*PROBLEM STATEMENT*:
Reproduce only the stretch of entries below that begins at the first line and ends at the line holding "index mcp: (481, 589)".

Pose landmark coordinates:
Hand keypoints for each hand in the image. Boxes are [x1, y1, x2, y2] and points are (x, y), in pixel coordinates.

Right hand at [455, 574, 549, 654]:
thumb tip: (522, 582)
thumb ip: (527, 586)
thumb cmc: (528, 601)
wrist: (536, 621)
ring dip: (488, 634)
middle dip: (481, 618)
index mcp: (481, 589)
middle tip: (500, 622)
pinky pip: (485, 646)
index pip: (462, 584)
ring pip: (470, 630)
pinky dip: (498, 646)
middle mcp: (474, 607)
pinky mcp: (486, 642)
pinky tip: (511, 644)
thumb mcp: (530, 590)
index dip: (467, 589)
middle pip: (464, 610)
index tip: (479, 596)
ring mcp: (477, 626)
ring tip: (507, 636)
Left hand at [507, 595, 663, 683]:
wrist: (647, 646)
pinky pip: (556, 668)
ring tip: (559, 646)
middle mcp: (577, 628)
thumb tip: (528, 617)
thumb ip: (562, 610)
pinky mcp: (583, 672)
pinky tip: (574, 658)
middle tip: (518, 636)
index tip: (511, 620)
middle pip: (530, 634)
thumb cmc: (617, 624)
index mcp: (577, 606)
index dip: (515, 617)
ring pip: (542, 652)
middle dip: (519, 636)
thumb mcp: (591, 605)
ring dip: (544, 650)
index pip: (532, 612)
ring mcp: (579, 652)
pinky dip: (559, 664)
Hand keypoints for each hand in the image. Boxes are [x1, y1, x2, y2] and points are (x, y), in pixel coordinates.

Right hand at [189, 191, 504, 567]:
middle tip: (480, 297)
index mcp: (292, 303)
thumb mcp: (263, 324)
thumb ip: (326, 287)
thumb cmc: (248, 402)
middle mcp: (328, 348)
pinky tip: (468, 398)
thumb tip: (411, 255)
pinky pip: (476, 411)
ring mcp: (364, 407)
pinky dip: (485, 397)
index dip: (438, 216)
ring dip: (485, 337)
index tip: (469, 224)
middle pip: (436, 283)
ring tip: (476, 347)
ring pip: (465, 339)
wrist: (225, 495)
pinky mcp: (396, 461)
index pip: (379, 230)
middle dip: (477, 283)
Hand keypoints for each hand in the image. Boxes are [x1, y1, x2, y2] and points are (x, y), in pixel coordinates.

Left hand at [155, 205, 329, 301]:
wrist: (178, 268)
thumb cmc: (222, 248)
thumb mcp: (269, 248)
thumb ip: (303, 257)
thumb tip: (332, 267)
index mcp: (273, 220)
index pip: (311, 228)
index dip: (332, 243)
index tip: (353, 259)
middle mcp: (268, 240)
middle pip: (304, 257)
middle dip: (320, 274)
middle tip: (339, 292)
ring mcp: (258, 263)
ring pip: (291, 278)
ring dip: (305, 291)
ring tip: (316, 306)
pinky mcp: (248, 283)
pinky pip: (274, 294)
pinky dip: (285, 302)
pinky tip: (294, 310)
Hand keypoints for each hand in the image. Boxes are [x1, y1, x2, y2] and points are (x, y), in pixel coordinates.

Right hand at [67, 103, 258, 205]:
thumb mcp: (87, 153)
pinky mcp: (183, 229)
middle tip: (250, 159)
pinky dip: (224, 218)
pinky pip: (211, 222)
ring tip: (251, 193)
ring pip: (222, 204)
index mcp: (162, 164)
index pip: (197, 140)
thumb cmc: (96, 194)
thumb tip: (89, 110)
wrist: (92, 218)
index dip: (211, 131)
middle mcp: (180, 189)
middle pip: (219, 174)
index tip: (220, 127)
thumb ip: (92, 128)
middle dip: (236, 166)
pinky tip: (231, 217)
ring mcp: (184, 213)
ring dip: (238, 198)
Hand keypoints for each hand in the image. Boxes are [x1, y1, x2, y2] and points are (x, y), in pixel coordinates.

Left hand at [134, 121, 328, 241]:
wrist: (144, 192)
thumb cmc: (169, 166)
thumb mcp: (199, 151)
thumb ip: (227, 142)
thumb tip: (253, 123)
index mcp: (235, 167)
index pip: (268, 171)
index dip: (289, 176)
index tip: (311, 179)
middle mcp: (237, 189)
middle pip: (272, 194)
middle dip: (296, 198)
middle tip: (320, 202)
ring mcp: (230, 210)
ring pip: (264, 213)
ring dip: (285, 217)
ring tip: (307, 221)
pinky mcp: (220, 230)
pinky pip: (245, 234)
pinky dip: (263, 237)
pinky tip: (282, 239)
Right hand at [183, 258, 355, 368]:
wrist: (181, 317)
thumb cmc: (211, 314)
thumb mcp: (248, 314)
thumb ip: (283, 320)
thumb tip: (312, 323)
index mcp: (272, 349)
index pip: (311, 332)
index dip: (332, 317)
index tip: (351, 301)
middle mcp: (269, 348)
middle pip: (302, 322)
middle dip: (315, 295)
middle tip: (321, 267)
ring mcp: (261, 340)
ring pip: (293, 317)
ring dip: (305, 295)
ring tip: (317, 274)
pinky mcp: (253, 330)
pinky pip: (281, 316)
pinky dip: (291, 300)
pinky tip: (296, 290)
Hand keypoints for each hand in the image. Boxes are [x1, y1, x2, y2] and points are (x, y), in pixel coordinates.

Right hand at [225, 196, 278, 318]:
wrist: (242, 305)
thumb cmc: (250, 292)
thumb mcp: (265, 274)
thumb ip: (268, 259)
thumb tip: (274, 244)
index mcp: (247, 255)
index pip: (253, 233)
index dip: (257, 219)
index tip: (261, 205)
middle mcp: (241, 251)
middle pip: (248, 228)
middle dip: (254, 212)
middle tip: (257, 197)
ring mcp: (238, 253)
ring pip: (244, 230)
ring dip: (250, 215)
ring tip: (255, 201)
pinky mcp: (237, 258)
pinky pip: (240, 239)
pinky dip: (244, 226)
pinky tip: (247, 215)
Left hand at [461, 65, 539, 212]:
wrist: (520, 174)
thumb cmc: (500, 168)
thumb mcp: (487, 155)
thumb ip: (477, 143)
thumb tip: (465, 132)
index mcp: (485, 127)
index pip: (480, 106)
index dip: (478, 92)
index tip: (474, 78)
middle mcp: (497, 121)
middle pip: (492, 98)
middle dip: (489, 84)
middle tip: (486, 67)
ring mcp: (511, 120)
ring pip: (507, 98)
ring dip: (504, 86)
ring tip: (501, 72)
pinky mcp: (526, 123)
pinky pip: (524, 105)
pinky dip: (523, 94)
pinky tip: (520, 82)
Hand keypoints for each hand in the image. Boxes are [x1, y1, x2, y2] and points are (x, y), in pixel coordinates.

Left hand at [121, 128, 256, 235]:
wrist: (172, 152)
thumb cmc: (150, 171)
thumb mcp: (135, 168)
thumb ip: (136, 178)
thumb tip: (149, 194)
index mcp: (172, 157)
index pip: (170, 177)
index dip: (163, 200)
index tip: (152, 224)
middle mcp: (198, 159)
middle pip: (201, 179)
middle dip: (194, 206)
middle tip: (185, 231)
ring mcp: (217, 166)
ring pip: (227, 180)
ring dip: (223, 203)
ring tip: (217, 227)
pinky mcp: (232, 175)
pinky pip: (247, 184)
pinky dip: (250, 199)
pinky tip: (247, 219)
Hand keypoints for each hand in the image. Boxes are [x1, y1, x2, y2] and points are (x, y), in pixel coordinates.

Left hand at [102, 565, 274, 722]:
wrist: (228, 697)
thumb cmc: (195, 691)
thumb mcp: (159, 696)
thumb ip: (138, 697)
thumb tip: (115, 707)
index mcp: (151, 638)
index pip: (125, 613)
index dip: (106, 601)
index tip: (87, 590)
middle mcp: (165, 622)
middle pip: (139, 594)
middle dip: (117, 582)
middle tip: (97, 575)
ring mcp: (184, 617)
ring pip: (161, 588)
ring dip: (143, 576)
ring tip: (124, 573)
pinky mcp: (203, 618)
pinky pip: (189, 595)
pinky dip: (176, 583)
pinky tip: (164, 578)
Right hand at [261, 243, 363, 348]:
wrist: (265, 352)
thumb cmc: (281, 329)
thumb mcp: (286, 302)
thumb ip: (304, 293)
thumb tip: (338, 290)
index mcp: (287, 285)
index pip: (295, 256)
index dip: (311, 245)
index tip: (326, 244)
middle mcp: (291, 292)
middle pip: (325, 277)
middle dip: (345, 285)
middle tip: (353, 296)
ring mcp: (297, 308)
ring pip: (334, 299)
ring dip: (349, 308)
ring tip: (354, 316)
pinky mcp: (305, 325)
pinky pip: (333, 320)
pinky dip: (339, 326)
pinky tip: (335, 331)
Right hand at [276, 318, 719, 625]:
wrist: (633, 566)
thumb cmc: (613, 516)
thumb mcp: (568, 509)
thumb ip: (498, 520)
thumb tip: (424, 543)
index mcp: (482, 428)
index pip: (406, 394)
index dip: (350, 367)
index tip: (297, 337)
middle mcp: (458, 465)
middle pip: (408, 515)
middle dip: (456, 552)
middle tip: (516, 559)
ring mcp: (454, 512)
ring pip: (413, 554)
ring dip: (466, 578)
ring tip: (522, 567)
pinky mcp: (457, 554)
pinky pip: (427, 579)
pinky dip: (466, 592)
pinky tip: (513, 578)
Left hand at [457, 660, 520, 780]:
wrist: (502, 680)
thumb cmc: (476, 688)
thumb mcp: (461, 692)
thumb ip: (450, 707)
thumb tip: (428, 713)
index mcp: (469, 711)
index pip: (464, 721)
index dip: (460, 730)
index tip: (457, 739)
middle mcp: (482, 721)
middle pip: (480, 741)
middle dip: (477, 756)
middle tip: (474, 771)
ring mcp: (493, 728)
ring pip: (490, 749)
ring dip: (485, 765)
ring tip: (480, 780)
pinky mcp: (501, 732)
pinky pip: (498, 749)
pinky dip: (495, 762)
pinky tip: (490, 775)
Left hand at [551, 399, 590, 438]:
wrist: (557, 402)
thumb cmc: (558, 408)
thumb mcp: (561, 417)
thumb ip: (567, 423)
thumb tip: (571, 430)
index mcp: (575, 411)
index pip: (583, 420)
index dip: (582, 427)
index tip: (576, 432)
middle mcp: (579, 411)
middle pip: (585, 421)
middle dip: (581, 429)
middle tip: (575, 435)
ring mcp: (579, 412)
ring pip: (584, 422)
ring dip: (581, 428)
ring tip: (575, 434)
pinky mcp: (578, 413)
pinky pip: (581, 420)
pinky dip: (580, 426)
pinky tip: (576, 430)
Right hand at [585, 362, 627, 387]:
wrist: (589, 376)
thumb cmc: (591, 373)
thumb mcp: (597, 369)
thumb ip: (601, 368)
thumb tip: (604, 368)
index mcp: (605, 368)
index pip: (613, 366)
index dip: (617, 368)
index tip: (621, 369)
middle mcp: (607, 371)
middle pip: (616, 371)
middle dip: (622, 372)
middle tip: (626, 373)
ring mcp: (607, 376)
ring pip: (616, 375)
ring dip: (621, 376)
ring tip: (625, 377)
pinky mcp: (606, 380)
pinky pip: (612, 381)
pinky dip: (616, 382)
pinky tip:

*WRITTEN SOLUTION*:
Hand keypoints for each hand in the image. Boxes are [x1, y1, x2, y2] and points are (x, y), in pixel coordinates.

Right hand at [455, 574, 549, 654]:
thumb tip: (522, 582)
thumb ip: (527, 586)
thumb cmc: (528, 601)
wrist: (536, 621)
ring dip: (488, 634)
middle dip: (481, 618)
index mcp: (481, 589)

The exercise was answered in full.